■ **TASK**
All of the records must come back exactly. Please repeat them in full.

═════ RECORDS PROVIDED

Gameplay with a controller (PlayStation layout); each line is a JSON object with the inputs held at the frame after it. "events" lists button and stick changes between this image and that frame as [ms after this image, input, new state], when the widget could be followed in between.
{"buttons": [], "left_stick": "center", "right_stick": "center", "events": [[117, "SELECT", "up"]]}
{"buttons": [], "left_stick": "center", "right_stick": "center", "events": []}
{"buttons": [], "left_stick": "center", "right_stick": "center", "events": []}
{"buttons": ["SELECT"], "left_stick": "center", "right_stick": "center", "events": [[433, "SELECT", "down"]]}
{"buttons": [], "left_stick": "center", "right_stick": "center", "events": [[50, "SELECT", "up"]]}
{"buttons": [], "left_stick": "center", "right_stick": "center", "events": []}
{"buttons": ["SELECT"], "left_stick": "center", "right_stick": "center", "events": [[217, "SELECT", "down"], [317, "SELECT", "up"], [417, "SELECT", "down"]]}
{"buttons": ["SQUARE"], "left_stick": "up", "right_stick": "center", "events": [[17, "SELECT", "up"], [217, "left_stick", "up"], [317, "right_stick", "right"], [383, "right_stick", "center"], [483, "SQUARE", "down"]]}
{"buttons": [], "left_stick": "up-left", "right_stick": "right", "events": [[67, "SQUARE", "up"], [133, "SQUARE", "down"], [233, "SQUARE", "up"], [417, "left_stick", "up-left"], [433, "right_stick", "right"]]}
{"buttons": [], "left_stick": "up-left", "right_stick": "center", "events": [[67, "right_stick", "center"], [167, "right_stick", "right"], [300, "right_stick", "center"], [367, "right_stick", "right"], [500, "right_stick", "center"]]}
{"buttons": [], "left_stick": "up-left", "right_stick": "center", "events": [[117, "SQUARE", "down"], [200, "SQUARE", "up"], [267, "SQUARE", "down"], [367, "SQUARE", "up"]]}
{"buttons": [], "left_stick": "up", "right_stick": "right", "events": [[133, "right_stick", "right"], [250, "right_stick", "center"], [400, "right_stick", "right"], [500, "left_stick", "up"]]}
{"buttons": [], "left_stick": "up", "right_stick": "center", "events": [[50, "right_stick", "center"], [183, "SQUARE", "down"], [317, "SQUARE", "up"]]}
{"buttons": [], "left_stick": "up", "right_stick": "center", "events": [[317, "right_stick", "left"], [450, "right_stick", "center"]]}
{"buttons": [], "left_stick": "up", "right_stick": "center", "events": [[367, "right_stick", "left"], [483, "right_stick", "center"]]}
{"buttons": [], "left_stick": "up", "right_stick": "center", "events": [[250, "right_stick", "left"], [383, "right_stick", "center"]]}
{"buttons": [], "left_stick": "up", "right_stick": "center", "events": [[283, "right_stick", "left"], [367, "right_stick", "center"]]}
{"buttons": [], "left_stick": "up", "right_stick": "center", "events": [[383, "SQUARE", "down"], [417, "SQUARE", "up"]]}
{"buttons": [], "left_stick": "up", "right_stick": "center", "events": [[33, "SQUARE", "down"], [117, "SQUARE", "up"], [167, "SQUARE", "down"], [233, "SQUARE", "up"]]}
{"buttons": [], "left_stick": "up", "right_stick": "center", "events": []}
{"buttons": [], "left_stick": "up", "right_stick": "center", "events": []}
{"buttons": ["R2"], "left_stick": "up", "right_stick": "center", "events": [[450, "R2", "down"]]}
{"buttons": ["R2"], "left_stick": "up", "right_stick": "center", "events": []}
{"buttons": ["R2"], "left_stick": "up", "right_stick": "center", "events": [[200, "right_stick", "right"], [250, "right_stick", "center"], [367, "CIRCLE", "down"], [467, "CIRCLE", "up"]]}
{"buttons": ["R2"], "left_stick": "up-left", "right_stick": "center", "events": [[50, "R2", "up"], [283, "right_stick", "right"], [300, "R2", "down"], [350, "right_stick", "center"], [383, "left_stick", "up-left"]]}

══════════

■ **SOLVED EXERCISE**
Gameplay with a controller (PlayStation layout); each line is a JSON object with the inputs held at the frame after it. "events" lists button and stick changes between this image and that frame as [ms after this image, input, new state], when the widget could be followed in between.
{"buttons": [], "left_stick": "center", "right_stick": "center", "events": [[117, "SELECT", "up"]]}
{"buttons": [], "left_stick": "center", "right_stick": "center", "events": []}
{"buttons": [], "left_stick": "center", "right_stick": "center", "events": []}
{"buttons": ["SELECT"], "left_stick": "center", "right_stick": "center", "events": [[433, "SELECT", "down"]]}
{"buttons": [], "left_stick": "center", "right_stick": "center", "events": [[50, "SELECT", "up"]]}
{"buttons": [], "left_stick": "center", "right_stick": "center", "events": []}
{"buttons": ["SELECT"], "left_stick": "center", "right_stick": "center", "events": [[217, "SELECT", "down"], [317, "SELECT", "up"], [417, "SELECT", "down"]]}
{"buttons": ["SQUARE"], "left_stick": "up", "right_stick": "center", "events": [[17, "SELECT", "up"], [217, "left_stick", "up"], [317, "right_stick", "right"], [383, "right_stick", "center"], [483, "SQUARE", "down"]]}
{"buttons": [], "left_stick": "up-left", "right_stick": "right", "events": [[67, "SQUARE", "up"], [133, "SQUARE", "down"], [233, "SQUARE", "up"], [417, "left_stick", "up-left"], [433, "right_stick", "right"]]}
{"buttons": [], "left_stick": "up-left", "right_stick": "center", "events": [[67, "right_stick", "center"], [167, "right_stick", "right"], [300, "right_stick", "center"], [367, "right_stick", "right"], [500, "right_stick", "center"]]}
{"buttons": [], "left_stick": "up-left", "right_stick": "center", "events": [[117, "SQUARE", "down"], [200, "SQUARE", "up"], [267, "SQUARE", "down"], [367, "SQUARE", "up"]]}
{"buttons": [], "left_stick": "up", "right_stick": "right", "events": [[133, "right_stick", "right"], [250, "right_stick", "center"], [400, "right_stick", "right"], [500, "left_stick", "up"]]}
{"buttons": [], "left_stick": "up", "right_stick": "center", "events": [[50, "right_stick", "center"], [183, "SQUARE", "down"], [317, "SQUARE", "up"]]}
{"buttons": [], "left_stick": "up", "right_stick": "center", "events": [[317, "right_stick", "left"], [450, "right_stick", "center"]]}
{"buttons": [], "left_stick": "up", "right_stick": "center", "events": [[367, "right_stick", "left"], [483, "right_stick", "center"]]}
{"buttons": [], "left_stick": "up", "right_stick": "center", "events": [[250, "right_stick", "left"], [383, "right_stick", "center"]]}
{"buttons": [], "left_stick": "up", "right_stick": "center", "events": [[283, "right_stick", "left"], [367, "right_stick", "center"]]}
{"buttons": [], "left_stick": "up", "right_stick": "center", "events": [[383, "SQUARE", "down"], [417, "SQUARE", "up"]]}
{"buttons": [], "left_stick": "up", "right_stick": "center", "events": [[33, "SQUARE", "down"], [117, "SQUARE", "up"], [167, "SQUARE", "down"], [233, "SQUARE", "up"]]}
{"buttons": [], "left_stick": "up", "right_stick": "center", "events": []}
{"buttons": [], "left_stick": "up", "right_stick": "center", "events": []}
{"buttons": ["R2"], "left_stick": "up", "right_stick": "center", "events": [[450, "R2", "down"]]}
{"buttons": ["R2"], "left_stick": "up", "right_stick": "center", "events": []}
{"buttons": ["R2"], "left_stick": "up", "right_stick": "center", "events": [[200, "right_stick", "right"], [250, "right_stick", "center"], [367, "CIRCLE", "down"], [467, "CIRCLE", "up"]]}
{"buttons": ["R2"], "left_stick": "up-left", "right_stick": "center", "events": [[50, "R2", "up"], [283, "right_stick", "right"], [300, "R2", "down"], [350, "right_stick", "center"], [383, "left_stick", "up-left"]]}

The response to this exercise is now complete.